Фреге был встревожен — со свойственной ему проницательностью он сразу же понял, насколько серьезна проблема, о которой шла речь в письме молодого Рассела, — ставкой оказалась ни больше ни меньше как возможность перехода от понятия к его расширению, то есть сама возможность мыслить в терминах классов. Позднее Рассел пояснял: «Когда мы говорим, что некие объекты обладают одним и тем же свойством, мы предполагаем, что это свойство есть некий определенный объект, отличаемый от тех объектов, к которым он принадлежит; кроме того, мы предполагаем, что объекты, обладающие данным свойством, образуют класс, который некоторым образом является новой сущностью, отличающейся от каждого из его элементов». Именно эти молчаливо разделяемые и столь очевидные посылки как раз и подверг сомнению парадокс о «классе всех классов, которые не принадлежат сами себе», — парадокс, который стал теперь чуть ли не салонным времяпрепровождением, но который, несомненно, оказался достаточно серьезным аргументом, чтобы постоянно ставить под сомнение интеллектуальную деятельность Фреге, а также чтобы вынудить самого открывателя парадокса в течение многих лет прибегать к самым различным уловкам для того, чтобы как–то нейтрализовать его последствия. Несмотря на настойчивые попытки как–то исправить дело, предпринимавшееся Гилбертом, логики все же были бесповоротно изгнаны из своего рая.

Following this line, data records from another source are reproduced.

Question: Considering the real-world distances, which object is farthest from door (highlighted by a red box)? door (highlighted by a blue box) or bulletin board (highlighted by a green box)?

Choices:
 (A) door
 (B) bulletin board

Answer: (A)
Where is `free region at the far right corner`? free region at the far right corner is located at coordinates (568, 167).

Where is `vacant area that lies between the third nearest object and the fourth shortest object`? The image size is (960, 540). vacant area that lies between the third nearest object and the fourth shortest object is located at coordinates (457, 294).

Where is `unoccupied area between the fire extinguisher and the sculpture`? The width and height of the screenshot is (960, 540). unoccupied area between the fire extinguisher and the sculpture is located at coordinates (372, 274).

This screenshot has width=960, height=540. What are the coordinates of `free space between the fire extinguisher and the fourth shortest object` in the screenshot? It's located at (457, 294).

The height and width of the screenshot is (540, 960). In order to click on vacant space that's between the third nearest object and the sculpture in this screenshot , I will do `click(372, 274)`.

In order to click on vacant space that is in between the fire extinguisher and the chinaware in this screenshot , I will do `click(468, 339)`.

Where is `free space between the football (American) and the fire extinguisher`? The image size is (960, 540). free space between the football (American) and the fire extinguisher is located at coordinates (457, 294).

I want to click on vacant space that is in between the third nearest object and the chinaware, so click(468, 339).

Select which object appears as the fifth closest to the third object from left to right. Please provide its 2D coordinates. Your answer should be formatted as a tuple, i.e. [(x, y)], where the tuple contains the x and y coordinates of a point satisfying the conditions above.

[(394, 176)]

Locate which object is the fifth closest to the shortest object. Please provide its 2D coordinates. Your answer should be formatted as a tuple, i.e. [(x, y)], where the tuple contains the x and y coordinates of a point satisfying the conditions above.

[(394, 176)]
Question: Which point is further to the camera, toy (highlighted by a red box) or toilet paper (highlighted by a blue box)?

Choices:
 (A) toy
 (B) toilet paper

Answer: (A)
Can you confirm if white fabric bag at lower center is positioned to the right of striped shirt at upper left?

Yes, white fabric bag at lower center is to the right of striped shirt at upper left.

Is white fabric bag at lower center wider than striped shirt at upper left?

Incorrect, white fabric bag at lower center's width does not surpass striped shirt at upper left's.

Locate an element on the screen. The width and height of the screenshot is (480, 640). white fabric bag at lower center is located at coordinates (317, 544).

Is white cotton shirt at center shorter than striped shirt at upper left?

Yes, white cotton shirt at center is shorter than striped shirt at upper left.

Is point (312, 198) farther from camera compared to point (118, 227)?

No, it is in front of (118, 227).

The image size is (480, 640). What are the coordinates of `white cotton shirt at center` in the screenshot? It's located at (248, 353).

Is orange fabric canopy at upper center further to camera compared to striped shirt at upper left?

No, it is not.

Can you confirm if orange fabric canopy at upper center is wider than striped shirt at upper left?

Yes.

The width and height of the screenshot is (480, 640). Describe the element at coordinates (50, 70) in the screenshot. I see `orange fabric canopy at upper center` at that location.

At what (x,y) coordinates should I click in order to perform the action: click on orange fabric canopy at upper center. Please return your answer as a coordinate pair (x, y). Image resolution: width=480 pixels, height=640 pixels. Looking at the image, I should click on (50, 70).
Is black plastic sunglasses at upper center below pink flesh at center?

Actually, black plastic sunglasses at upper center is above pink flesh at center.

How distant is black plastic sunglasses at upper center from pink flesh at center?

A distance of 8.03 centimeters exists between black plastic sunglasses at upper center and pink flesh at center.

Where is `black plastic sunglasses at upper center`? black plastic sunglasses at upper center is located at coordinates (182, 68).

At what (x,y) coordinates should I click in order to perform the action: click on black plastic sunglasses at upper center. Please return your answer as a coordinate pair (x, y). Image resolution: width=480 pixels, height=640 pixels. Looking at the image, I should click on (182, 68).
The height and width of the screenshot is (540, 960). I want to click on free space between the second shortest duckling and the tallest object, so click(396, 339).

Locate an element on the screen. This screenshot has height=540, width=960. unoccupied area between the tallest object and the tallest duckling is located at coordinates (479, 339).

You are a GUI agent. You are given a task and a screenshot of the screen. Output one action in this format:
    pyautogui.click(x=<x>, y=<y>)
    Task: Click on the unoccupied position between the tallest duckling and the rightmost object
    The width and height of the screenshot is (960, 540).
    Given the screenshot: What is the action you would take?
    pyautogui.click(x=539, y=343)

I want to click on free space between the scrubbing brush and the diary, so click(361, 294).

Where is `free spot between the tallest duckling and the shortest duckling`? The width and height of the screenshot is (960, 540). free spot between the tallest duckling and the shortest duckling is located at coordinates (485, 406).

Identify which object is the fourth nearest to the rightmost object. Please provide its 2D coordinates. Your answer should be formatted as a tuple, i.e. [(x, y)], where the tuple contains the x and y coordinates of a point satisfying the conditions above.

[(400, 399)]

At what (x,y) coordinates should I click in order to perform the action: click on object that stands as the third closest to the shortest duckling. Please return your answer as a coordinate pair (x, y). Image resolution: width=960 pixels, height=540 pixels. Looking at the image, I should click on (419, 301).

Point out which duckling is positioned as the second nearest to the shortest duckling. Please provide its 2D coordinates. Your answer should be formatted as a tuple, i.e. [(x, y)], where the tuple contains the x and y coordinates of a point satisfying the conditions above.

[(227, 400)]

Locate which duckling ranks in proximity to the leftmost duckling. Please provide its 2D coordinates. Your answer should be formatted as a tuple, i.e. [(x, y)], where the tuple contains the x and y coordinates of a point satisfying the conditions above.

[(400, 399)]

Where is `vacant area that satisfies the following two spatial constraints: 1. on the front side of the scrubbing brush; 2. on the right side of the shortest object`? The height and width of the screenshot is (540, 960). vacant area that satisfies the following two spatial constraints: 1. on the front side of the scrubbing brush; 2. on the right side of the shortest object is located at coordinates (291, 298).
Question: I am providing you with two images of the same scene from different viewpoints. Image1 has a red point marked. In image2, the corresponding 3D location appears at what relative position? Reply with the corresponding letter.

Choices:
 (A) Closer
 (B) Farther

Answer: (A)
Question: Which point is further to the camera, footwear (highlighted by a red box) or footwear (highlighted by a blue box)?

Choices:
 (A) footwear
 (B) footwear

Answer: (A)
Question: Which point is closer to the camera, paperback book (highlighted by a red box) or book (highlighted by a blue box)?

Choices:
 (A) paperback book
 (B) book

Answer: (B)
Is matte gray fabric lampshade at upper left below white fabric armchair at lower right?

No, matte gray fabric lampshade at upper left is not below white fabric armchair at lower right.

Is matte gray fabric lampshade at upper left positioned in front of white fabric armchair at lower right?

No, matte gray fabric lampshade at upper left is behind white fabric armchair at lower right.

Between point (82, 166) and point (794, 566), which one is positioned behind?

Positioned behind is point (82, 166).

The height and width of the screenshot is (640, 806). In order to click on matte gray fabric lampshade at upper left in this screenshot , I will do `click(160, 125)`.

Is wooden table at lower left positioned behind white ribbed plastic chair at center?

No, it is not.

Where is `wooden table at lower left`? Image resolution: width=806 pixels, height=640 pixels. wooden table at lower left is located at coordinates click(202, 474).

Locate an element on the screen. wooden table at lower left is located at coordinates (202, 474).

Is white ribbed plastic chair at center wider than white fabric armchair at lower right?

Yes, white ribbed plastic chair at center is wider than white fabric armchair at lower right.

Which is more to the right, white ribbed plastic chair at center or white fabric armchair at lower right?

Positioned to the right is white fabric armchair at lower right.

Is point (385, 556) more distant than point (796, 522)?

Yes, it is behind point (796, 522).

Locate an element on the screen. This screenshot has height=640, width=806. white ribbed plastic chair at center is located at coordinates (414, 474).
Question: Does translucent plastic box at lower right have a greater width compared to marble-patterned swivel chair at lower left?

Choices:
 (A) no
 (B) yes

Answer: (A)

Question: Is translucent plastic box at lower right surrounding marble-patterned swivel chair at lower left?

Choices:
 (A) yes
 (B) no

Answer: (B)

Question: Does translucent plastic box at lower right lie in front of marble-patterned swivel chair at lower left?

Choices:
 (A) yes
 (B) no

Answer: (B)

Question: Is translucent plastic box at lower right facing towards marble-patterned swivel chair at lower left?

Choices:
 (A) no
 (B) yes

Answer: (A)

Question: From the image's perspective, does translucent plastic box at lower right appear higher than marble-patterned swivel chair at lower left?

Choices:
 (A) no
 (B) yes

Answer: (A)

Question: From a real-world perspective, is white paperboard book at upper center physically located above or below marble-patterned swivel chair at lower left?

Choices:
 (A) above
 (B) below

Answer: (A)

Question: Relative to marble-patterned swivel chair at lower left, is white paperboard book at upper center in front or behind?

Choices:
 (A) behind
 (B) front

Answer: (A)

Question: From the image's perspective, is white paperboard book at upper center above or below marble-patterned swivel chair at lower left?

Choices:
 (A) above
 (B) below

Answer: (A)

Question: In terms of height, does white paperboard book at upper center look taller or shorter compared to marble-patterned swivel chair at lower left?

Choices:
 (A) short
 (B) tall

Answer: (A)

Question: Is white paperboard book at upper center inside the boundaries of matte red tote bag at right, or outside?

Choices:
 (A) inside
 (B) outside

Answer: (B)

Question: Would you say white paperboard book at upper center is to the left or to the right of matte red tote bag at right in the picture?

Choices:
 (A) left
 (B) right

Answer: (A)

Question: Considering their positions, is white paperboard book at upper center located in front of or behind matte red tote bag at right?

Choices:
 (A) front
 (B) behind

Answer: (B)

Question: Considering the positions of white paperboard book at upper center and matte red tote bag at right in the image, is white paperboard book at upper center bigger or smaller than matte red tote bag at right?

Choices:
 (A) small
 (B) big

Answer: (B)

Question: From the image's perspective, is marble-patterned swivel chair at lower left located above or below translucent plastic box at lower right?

Фреге интуитивно понял то, что теперь, видимо, становится все более ясно и нам, — в основании парадоксов теории множеств находится все та же проблема, которую Кант сформулировал 11 февраля 1772 года в письме к Маркусу Герцу в следующей форме: «Каким образом наши представления соотносятся с объектами?» Что мы имеем в виду, когда говорим, что понятие «красное» обозначает красные объекты? Верно ли, что любое понятие определяет класс, который есть его же собственное расширение? И можно ли говорить о понятии, независимо от его расширения? Ибо парадокс Рассела как раз и выявил существование свойств или понятий (он назвал их непредикативными), которые не обусловливают существование классов (или же которые не могут определять класс, не впадая при этом в антиномию). Рассел полагал, что эти свойства (и те псевдоклассы, которые возникают на их основе) суть такие, что в их определении фигурируют «мнимые переменные», к которым относятся такие понятия, как «все», «каждый», «любой».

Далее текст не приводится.